[ovs-dev] [PATCH 1/2] Add support for tun_key to OVS datapath

Kyle Mestery (kmestery) kmestery at cisco.com
Wed Oct 3 19:01:04 UTC 2012


On Oct 3, 2012, at 11:38 AM, Jesse Gross wrote:
> On Mon, Oct 1, 2012 at 8:52 AM, Kyle Mestery <kmestery at cisco.com> wrote:
>> This is a first pass at providing a tun_key which can be
>> used as the basis for flow-based tunnelling. The
>> tun_key includes and replaces the tun_id in both struct
>> ovs_skb_cb and struct sw_tun_key.
>> 
>> This patch allows all existing tun_id behaviour to still work.
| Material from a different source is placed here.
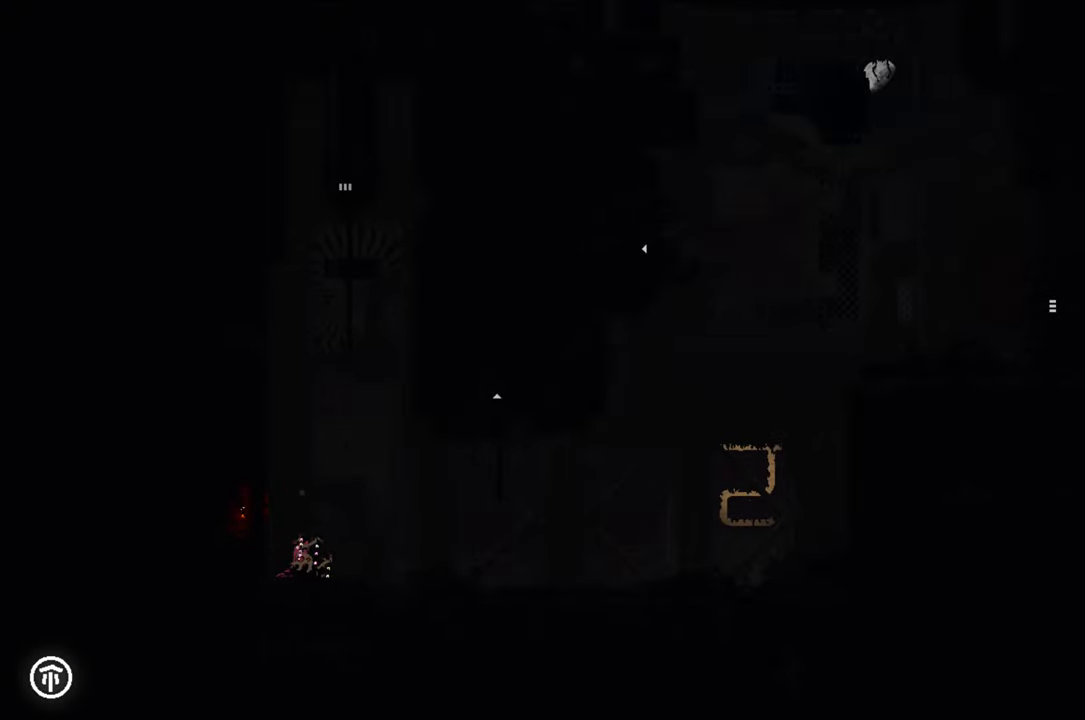
{"buttons": [], "left_stick": "center", "right_stick": "center", "events": []}
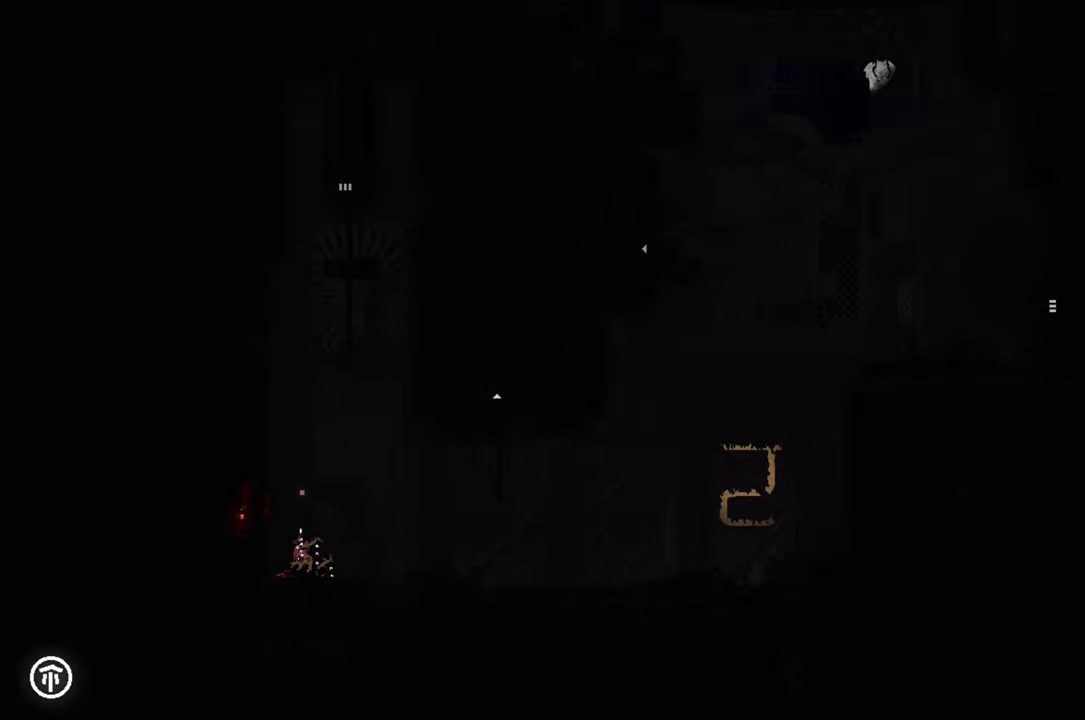
{"buttons": [], "left_stick": "center", "right_stick": "center", "events": []}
Existing
>> users of tun_id are redirected to tun_key->tun_id to retain compatibility.
>> However, when the userspace code is updated to make use of the new tun_key,
>> the old behaviour will be deprecated and removed.
>> 
>> NOTE: With these changes, the tunneling code no longer assumes input and
>> output keys are symmetric.  If they are not, PMTUD needs to be disabled
>> for tunneling to work.
>> 
>> Signed-off-by: Kyle Mestery <kmestery at cisco.com>
>> Cc: Simon Horman <horms at verge.net.au>
>> Cc: Jesse Gross <jesse at nicira.com>
> 
> I see some new compiler warnings with these changes applied:
> 
>  CC [M]  /home/jgross/openvswitch/datapath/linux/flow.o
> /home/jgross/openvswitch/datapath/linux/flow.c: In function
> ‘ovs_flow_from_nlattrs’:
> /home/jgross/openvswitch/datapath/linux/flow.c:1044:6: warning:
> suggest parentheses around operand of ‘!’ or change ‘&’ to ‘&&’ or ‘!’
> to ‘~’ [-Wparentheses]
> /home/jgross/openvswitch/datapath/linux/flow.c:1046:6: warning:
> suggest parentheses around operand of ‘!’ or change ‘&’ to ‘&&’ or ‘!’
> to ‘~’ [-Wparentheses]
> 
Thanks, I'll clean these up.

> Also, when I was working on the userspace portions I defined three
> flags to be used instead of the current tunnel port configuration:
> 
> Flow lib/flow.h:
> #define FLOW_TNL_F_DONT_FRAGMENT (1 << 0)
> #define FLOW_TNL_F_CSUM (1 << 1)
> #define FLOW_TNL_F_KEY (1 << 2)
> 
> Can you add these to the kernel header and allow them to control
> encapsulation/decapsulation?  This was one of the main blockers that I
> ran into when doing the userspace work.
> 
Sure, I can add this.

> Finally, the remaining piece in order for this to be useful in the new
> model is to allow packets to be send and received on tunnel ports
> without a dest IP.  Otherwise, it's not possible to create the tunnel
> ports that can handle traffic on a flow basis.  That could possibly be
> a follow up patch though.
> 
I'll look into this, maybe make it a subsequent patch.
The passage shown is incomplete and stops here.